To set the stage, we can’t skip over the fact that from the beginning of creation God put his image inside each and every human being. In fact, Genesis 1:27 endows every man, woman, boy, and girl with cosmic importance: “So God created man in His own image; He created him in the image of God; He created them male and female.” This is the impetus for the commitment we must have – as the people of God – to serving families who have the responsibility (and joy!) of raising kids with special needs. Here are five ideas your church family can use in your effort to serve families with kids who have special needs:

  • Weekend Programming. We’ve found great value in offering a unique environment on the weekend for kids with special needs. We call it our GRACE class (God Reaches All Children Everywhere), with committed leaders who support dad and mom in their effort to disciple their kids with appropriate curriculum, and sensory-friendly items for kids to play with.

  • Buddy System. Even if your church can’t provide a separate designated classroom for kids with special needs, you can designate a leader to be a buddy within existing classrooms. These buddies are able to give individual attention as needed, connect with parents on a more relational level, and can pull a kid out of class if they get overwhelmed with their surroundings.

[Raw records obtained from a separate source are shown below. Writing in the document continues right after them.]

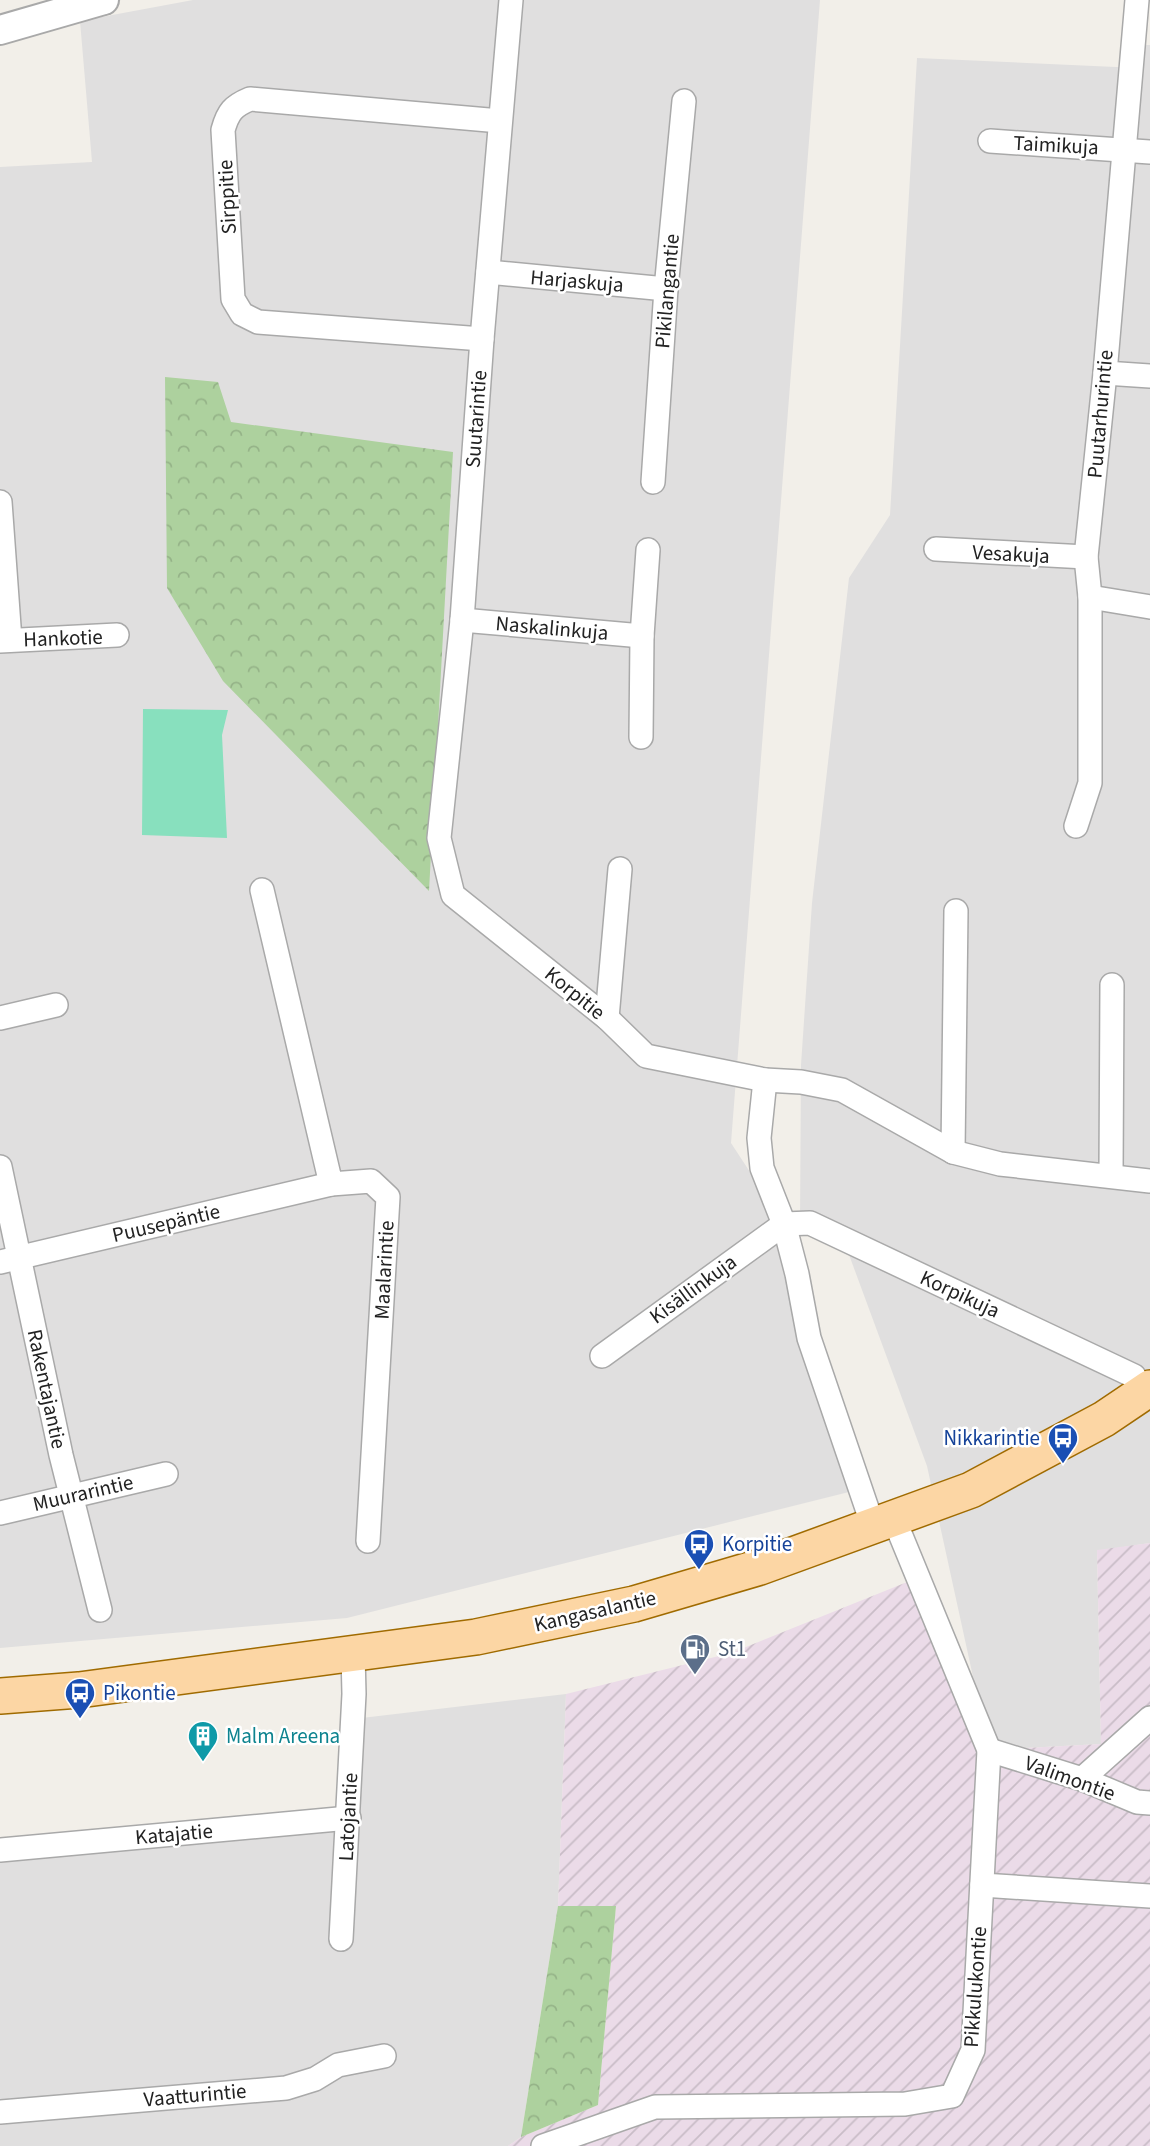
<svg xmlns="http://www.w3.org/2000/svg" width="1150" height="2146" viewBox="0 0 1150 2146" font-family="'Source Sans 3',sans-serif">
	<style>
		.residential { fill: #e0dfdf }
		.industrial { fill: url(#industrial-furrows) }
		.forest { fill: url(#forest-crowns) }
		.pitch { fill: #88e0be }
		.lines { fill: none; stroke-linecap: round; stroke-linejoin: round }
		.minor-casing { stroke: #a9a9a9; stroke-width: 26 }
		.tertiary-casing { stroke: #a9a9a9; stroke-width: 32 }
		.primary-casing { stroke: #a06b00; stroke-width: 38 }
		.minor { stroke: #fff; stroke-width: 23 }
		.tertiary { stroke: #fff; stroke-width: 28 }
		.primary { stroke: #fcd6a4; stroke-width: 35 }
		.labels { text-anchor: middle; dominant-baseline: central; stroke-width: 5; stroke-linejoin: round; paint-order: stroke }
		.street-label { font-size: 21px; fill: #222; stroke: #fff }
		.transit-label { font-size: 21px; fill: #164399; stroke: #fff; text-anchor: start }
		.service-label { font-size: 21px; fill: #4e5e75; stroke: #fff; text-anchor: start }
		.culture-label { font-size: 21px; fill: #0d838f; stroke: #fff; text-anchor: start }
	</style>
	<defs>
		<pattern id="industrial-furrows" width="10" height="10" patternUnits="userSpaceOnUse" patternTransform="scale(1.75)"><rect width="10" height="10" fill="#ebdbe8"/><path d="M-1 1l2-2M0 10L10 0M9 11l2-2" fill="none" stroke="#c9bcc7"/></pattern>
		<pattern id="forest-crowns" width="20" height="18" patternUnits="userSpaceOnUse" patternTransform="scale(1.75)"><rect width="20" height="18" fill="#add19e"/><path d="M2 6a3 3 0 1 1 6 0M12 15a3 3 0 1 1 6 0" fill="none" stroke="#95b388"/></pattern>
	</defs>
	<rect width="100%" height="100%" fill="#f2efe9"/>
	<!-- residential -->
	<g class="residential">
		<polygon points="193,0 820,0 731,1143 784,1224 861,1489 347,1618 0,1648 0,167 92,162 80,21"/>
		<polygon points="1145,45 1150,45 1150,1543 1097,1551 1101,1744 989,1750 927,1466 848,1252 800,1223 801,1065 812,903 849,578 890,515 917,58 1138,68"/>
		<polygon points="566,1694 558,1906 521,2137 508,2146 0,2146 0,1850 348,1818 353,1719"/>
	</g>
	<!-- industrial -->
	<polygon class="industrial" points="1150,1543 1150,2146 508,2146 521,2137 598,2105 616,1906 558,1906 566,1694 731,1653 927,1574 989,1750 1101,1744 1097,1550"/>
	<!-- forest -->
	<g class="forest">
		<polygon points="165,377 218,382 231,422 453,452 429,891 223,681 167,588"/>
		<polygon points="558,1906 616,1906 598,2105 521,2137"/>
	</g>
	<!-- pitch -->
	<polygon class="pitch" points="143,709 228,710 222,735 227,838 142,835"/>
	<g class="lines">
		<!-- minor casing -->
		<g class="minor-casing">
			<g id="minor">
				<polyline points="511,0 482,339 462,620 439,838 453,895 607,1018 646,1056 765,1080 759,1138 762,1168 784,1224 797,1274 809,1338 873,1526"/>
				<polyline points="990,141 1150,152"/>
				<polyline points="488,272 666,289"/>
				<path d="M482,339L258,322L242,314L233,299L223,130C228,112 233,106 250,99L500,121"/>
				<polyline points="1105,373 1150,376"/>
				<polyline points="653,482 666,289 684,101"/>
				<polyline points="0,502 10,640"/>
				<polyline points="936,549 1086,557"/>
				<polyline points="1090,597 1150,607"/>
				<polyline points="462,620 642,636"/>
				<polyline points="0,641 117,635"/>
				<polyline points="641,737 642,636 648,550"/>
				<polyline points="1076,826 1090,783 1090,597 1086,557 1105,373 1137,0"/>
				<polyline points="262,890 331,1184 371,1181 388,1197 368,1541"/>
				<polyline points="0,1018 56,1005"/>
				<polyline points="607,1018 620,869"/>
				<polyline points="765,1080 801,1082 842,1090 953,1152 1000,1164 1150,1181"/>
				<polyline points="953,1152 956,911"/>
				<polyline points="0,1167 61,1455 100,1610"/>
				<polyline points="1111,1175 1112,985"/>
				<polyline points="0,1262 331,1184"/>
				<polyline points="602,1356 784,1224 810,1223 1134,1376"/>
				<polyline points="0,1513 166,1474"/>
				<polyline points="989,1750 1082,1779 1137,1802 1150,1803"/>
				<polyline points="1082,1779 1150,1718"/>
				<polyline points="0,1850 349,1818"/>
				<polyline points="982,1885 1150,1896"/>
				<polyline points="341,1939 354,1694 353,1654"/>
				<polyline points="0,2112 286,2088 315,2079 338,2065 384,2056"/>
				<polyline points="543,2146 655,2107 905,2104 952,2096 973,2050 989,1750 894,1519"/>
			</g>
		</g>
		<!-- tertiary casing -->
		<g class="tertiary-casing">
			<polyline id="tertiary" points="0,30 104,0"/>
		</g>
		<!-- primary casing -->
		<g class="primary-casing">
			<polyline id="primary" points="0,1696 79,1690 476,1637 634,1604 760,1567 971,1490 1104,1419 1150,1388"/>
		</g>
		<!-- minor -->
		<use href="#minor" class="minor"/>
		<!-- tertiary -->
		<use href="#tertiary" class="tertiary"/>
		<!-- primary -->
		<use href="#primary" class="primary"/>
	</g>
	<!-- icons -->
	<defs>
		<g id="bus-pin" transform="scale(1.575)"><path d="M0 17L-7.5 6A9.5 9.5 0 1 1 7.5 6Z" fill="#1a4fb4" stroke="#fff"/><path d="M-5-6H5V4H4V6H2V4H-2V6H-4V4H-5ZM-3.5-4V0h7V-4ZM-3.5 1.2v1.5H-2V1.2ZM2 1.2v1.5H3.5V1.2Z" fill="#fff"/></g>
		<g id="fuel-pin" transform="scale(1.575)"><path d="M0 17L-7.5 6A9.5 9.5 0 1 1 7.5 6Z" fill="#5c6f8a" stroke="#fff"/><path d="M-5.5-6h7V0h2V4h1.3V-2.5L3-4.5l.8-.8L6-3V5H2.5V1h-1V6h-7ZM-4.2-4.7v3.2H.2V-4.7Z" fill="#fff"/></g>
		<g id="building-pin" transform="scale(1.575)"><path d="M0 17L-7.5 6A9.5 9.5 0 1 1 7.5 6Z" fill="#0f9aa8" stroke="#fff"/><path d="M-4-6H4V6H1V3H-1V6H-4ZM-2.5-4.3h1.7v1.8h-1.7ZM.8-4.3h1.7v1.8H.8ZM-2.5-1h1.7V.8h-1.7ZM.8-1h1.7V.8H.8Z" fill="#fff"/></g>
	</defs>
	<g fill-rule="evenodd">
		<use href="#bus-pin" x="1063" y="1438"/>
		<use href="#bus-pin" x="699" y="1544"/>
		<use href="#fuel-pin" x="695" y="1649"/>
		<use href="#bus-pin" x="80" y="1693"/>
		<use href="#building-pin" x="203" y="1736"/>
	</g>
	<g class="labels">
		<!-- street labels -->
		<g class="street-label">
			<text transform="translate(1056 145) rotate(3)">Taimikuja</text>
			<text transform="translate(227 197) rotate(-93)">Sirppitie</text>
			<text transform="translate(577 281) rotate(5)">Harjaskuja</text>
			<text transform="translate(667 291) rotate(-85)">Pikilangantie</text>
			<text transform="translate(1100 414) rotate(-85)">Puutarhurintie</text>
			<text transform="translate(476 419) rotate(-86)">Suutarintie</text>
			<text transform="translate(1011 554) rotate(3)">Vesakuja</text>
			<text transform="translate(552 628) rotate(5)">Naskalinkuja</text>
			<text transform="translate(63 638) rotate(-2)">Hankotie</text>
			<text transform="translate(575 993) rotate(39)">Korpitie</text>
			<text transform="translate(166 1223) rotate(-13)">Puusepäntie</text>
			<text transform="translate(384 1270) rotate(-87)">Maalarintie</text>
			<text transform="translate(693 1289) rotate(-36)">Kisällinkuja</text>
			<text transform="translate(960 1294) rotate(25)">Korpikuja</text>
			<text transform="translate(47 1389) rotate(78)">Rakentajantie</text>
			<text transform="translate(83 1493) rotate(-13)">Muurarintie</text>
			<text transform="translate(595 1611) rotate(-13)">Kangasalantie</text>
			<text transform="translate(1070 1778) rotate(20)">Valimontie</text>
			<text transform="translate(348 1817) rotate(-87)">Latojantie</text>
			<text transform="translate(174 1834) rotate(-5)">Katajatie</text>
			<text transform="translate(975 1987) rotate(-86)">Pikkulukontie</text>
			<text transform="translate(195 2095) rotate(-5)">Vaatturintie</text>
		</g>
		<!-- transit labels -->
		<g class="transit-label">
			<text x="1040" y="1438" text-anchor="end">Nikkarintie</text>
			<text x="722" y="1544">Korpitie</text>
			<text x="103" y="1693">Pikontie</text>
		</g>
		<!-- service labels -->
		<g class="service-label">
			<text x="718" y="1649">St1</text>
		</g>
		<!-- culture labels -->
		<g class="culture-label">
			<text x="226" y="1736">Malm Areena</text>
		</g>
	</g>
</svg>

  • Gracious Worship Atmosphere. We want our worship services to be a place where people of all ages can experience the means of grace together. This means being overly welcoming to families who have kids that might make involuntary noises or be in constant motion. There are many ways to go about this and your context / setting will determine what’s possible (sensory bags for kids, viewing room in the back of the sanctuary, special effort to let families know their kids are welcome in worship). And by the way, this is an area where the kids team can cross-train the guest services team, worship team, and staff at large. Make sure that anyone who interacts with families understands the big win and available resources.

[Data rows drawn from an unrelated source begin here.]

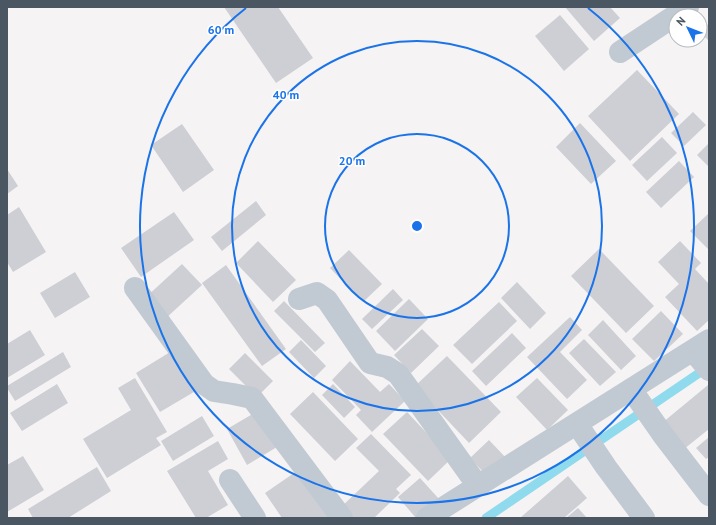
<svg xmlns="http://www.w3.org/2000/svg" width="716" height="525" font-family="'PT Sans',sans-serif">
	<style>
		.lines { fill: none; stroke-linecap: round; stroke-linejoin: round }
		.stream { stroke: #90daee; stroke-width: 9 }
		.building { fill: #cdcfd5 }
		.street { stroke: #c1cad2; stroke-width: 22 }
		.ring { fill: none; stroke: #1a73e8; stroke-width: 2 }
		.centre { fill: #1a73e8; stroke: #fff; stroke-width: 2 }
		.ring-label { font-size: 12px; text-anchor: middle; font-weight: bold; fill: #1a73e8; stroke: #fff; stroke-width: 3; stroke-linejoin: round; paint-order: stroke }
	</style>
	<rect width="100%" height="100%" fill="#f5f3f3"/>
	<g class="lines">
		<!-- stream -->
		<path class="stream" d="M486 518 708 367"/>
	</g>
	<!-- building -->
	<path class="building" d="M224 7H278L313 58 276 83Z
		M565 7H610L620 18 594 41Z
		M560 15 589 49 564 71 535 36Z
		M709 23V41L700 32Z
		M637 70 679 114 630 161 588 116Z
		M693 112 706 125 684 146 671 133Z
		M580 123 616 161 591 184 556 147Z
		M182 124 214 170 183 192 151 145Z
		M662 137 677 153 647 181 632 165Z
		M709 143V167L697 155Z
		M679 161 694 177 661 208 646 192Z
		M7 169 18 186 7 194Z
		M256 201 266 215 222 251 211 237Z
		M19 207 46 252 13 272 7 262V215Z
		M174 212 194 240 141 277 121 248Z
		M709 213V250L690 231Z
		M258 241 296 280 273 302 236 263Z
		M680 241 701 263 695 269 709 284V320L697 331 665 297 679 284 658 262Z
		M599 249 654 306 626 333 571 276Z
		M349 250 382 284 363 302 330 268Z
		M182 264 202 285 165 319 145 298Z
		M226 265 286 349 262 366 202 283Z
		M75 272 90 297 55 318 40 293Z
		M517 282 546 313 530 329 501 298Z
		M393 289 403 300 372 329 362 319Z
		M409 299 428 319 395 351 376 331Z
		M284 301 325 343 315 352 274 311Z
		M499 302 517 321 472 364 453 345Z
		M661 311 683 334 654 361 632 339Z
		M570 317 582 330 560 352 587 380 567 399 527 357Z
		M603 320 636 356 621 370 588 335Z
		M422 329 439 346 411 373 394 355Z
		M30 330 45 355 7 378V344Z
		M512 333 526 348 486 386 472 371Z
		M584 339 616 372 600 386 569 353Z
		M301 340 326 366 314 378 289 352Z
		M175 349 199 389 160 412 136 373Z
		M63 352 71 367 15 401 7 388V386Z
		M245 353 273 381 257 397 229 369Z
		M447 356 501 412 469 443 415 386Z
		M350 361 380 392 389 384 405 401 372 432 356 415 361 410 332 380Z
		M135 378 167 432 156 438 161 445 107 478 83 439 131 410 118 388Z
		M537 378 568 410 547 430 516 397Z
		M57 384 68 403 22 431 10 413Z
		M333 384 355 407 344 418 322 395Z
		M708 385 709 387V429L684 449 662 423Z
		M313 392 358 439 335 461 290 414Z
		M256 412 277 447 247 465 227 429Z
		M407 412 451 459 428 481 383 434Z
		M202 416 214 436 173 461 161 441Z
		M371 434 411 475 396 489 400 493 374 518H349L340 508 379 471 356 448Z
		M709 437V457L706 459 696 448Z
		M489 440 507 459 489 478 470 458Z
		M218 441 228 459 208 471 228 505 206 518H196L167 471Z
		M23 456 44 490 7 512V465Z
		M97 467 111 491 68 518H33L28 509Z
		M297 471 330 518H282L265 493Z
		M568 476 587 498 564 518H520Z
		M420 478 439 499 416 518 398 497Z
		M578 508 587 518H566Z"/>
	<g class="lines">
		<!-- street -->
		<path class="street" d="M620 52 688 7
			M135 288 204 384 214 391 233 394 252 398 342 518
			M299 299 317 293 327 300 370 363 387 367 398 374 478 486
			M693 351 709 370
			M631 389 663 435 709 495
			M577 424 606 467 644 518
			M230 480 255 518
			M427 518 709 340"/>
	</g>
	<!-- distance rings -->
	<g class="ring">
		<circle cx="417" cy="226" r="92"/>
		<circle cx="417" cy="226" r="185"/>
		<path d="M588 8A277 277 0 1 1 246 8"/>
	</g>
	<circle cx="417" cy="226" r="6" class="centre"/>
	<g class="ring-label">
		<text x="221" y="34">60 m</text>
		<text x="286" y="99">40 m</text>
		<text x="352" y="165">20 m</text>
	</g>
	<!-- border -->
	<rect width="716" height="525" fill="none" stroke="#4a5661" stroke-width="16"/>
	<!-- north arrow -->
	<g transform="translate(688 28) rotate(313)"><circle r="19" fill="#ffffff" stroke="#b7bbc0"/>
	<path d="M0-3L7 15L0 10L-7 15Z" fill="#1a73e8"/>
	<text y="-6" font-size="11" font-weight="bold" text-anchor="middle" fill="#4a5661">N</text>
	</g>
</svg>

  • Livestream Available On-Site. It is a blessing to multiple families in our church to have one spouse sit in “big church” while the other plays with their child in a room that’s playing a livestream of the service. We obviously hope parents can worship together consistently, but helping meet families where they are can be a great first step.

  • Easy Online Information. One of the most important lessons we’ve learned is that families of kids with special needs rarely visit a church without first researching online whether or not the church is ready for their kids to arrive. As part of your family ministry web presence, consider adding a form and a short explanation for what parents of kids with special needs can expect on the weekend.

As any family at our church will tell you, we have a long way to go. We have much more we can do, and much more that we need to be doing. Little image-bearers and their families are counting on us, the people of God, to show them the type of love that our Father has shown us. As you (and I) read these words, two thoughts might come screaming through your mind: 1) YES!! and 2) I can’t do any more than I’m already doing! Our hearts, as children of a mighty Father, are (super)naturally drawn to a vision of caring for our hurting and needy brothers and sisters, nieces and nephews. And yet the demands of carrying out this kind of task on a regular basis oftentimes pushes us to inaction. I’ve recently been reminded of a great piece of wisdom from a friend of Helen Keller, Edward Everett Hale: “I cannot do everything, but I can do something.”

My prayer for you is that you’ll join us on our journey to do just that. To do something.